Within the entries below, find the portion that opens with the line containing "thumb mcp: (166, 119)" and closes with the line containing "pinky pip: (181, 193)". Retype that portion exactly and only.
─── Extracted entries ───
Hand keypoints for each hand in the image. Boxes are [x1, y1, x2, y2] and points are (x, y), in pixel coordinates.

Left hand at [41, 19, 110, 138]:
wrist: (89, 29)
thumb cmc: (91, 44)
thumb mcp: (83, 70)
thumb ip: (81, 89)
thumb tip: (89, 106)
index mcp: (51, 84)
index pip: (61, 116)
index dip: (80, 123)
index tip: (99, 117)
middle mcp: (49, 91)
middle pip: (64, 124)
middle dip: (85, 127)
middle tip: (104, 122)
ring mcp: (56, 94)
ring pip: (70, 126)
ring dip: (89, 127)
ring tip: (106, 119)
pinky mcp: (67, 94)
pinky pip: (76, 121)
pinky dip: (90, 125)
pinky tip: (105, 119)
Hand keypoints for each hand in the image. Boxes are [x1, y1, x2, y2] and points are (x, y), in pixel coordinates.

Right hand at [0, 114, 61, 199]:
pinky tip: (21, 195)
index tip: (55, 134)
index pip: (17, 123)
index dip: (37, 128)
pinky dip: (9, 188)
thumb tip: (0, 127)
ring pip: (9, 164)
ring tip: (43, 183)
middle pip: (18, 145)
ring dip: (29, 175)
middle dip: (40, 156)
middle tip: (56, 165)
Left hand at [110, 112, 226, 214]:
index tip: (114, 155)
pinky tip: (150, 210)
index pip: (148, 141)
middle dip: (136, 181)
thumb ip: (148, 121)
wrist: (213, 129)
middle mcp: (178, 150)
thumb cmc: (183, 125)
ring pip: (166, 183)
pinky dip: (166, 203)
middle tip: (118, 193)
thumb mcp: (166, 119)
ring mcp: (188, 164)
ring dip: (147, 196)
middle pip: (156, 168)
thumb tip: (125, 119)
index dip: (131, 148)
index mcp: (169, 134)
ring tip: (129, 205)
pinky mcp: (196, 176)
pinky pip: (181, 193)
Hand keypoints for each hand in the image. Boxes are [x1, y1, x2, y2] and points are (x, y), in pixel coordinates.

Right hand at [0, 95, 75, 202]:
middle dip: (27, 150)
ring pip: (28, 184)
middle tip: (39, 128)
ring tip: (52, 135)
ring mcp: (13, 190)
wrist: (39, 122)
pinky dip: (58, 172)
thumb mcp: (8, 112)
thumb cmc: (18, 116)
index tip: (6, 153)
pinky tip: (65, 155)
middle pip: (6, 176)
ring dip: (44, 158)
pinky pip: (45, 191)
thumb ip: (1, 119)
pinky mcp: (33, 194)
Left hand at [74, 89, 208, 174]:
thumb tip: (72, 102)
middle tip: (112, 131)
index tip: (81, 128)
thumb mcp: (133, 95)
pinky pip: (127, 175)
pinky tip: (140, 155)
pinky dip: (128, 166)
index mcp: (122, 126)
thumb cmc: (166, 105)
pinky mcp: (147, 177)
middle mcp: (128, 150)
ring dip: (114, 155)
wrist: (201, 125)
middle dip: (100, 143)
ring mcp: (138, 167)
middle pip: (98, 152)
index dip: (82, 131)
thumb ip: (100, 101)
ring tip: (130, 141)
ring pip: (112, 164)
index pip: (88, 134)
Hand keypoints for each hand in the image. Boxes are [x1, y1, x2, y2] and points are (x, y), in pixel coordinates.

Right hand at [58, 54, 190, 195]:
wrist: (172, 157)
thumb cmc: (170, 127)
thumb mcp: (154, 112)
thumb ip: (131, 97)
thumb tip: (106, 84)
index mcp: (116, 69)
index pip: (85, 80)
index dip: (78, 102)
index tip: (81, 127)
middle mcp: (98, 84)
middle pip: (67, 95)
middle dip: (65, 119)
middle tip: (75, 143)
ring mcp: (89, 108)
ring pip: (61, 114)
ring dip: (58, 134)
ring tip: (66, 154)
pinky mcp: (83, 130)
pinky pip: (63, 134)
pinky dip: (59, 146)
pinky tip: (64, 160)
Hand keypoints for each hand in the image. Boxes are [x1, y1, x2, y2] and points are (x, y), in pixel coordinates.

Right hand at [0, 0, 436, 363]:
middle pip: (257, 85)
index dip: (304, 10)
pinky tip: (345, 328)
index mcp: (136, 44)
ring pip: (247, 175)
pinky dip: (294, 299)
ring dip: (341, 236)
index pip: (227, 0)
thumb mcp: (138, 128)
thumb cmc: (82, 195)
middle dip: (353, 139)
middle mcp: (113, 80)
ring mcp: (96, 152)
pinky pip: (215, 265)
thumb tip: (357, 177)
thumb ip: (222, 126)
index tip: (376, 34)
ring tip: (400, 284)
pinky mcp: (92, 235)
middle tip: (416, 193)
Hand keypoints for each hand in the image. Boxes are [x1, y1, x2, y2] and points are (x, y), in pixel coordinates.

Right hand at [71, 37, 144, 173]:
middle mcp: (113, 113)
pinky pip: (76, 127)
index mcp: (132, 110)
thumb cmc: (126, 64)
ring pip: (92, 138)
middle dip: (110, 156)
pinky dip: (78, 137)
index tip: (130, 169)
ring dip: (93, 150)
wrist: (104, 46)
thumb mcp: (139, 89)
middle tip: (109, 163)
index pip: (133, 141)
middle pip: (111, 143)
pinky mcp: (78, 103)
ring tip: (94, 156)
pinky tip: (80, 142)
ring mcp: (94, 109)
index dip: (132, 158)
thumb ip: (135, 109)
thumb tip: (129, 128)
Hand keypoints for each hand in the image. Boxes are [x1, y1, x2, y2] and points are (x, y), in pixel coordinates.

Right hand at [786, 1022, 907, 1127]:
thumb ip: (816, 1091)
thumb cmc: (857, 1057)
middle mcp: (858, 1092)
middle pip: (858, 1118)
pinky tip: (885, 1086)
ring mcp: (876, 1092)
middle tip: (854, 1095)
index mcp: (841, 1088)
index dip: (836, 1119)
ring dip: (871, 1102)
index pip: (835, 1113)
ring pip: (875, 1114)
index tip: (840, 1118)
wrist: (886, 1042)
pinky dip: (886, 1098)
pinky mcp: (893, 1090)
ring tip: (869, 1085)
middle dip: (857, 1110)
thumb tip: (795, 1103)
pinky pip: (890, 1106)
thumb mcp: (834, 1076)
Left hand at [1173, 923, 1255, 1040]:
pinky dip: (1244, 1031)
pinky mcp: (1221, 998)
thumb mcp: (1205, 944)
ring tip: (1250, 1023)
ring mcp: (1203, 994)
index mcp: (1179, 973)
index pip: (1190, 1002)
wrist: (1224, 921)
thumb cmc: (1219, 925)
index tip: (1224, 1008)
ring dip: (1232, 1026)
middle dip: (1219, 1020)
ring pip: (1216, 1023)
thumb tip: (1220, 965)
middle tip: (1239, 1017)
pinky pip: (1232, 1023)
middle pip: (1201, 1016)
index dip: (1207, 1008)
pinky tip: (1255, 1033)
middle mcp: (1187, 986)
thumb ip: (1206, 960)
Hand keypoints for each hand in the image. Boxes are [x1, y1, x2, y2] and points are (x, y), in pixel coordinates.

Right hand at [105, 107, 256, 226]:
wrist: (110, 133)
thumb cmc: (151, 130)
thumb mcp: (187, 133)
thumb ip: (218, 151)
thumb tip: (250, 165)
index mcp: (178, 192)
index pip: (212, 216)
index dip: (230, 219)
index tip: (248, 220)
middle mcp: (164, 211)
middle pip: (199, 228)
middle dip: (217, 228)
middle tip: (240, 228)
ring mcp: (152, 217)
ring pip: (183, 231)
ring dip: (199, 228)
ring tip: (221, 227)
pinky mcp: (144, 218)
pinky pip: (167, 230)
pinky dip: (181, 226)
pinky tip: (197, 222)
───
Task solution:
thumb mcp: (166, 119)
ring mcp: (188, 164)
ring dip: (147, 196)
middle pip: (156, 168)
thumb tip: (125, 119)
index dip: (131, 148)
index mcp: (169, 134)
ring tip: (129, 205)
pinky mcp: (196, 176)
pinky pip: (181, 193)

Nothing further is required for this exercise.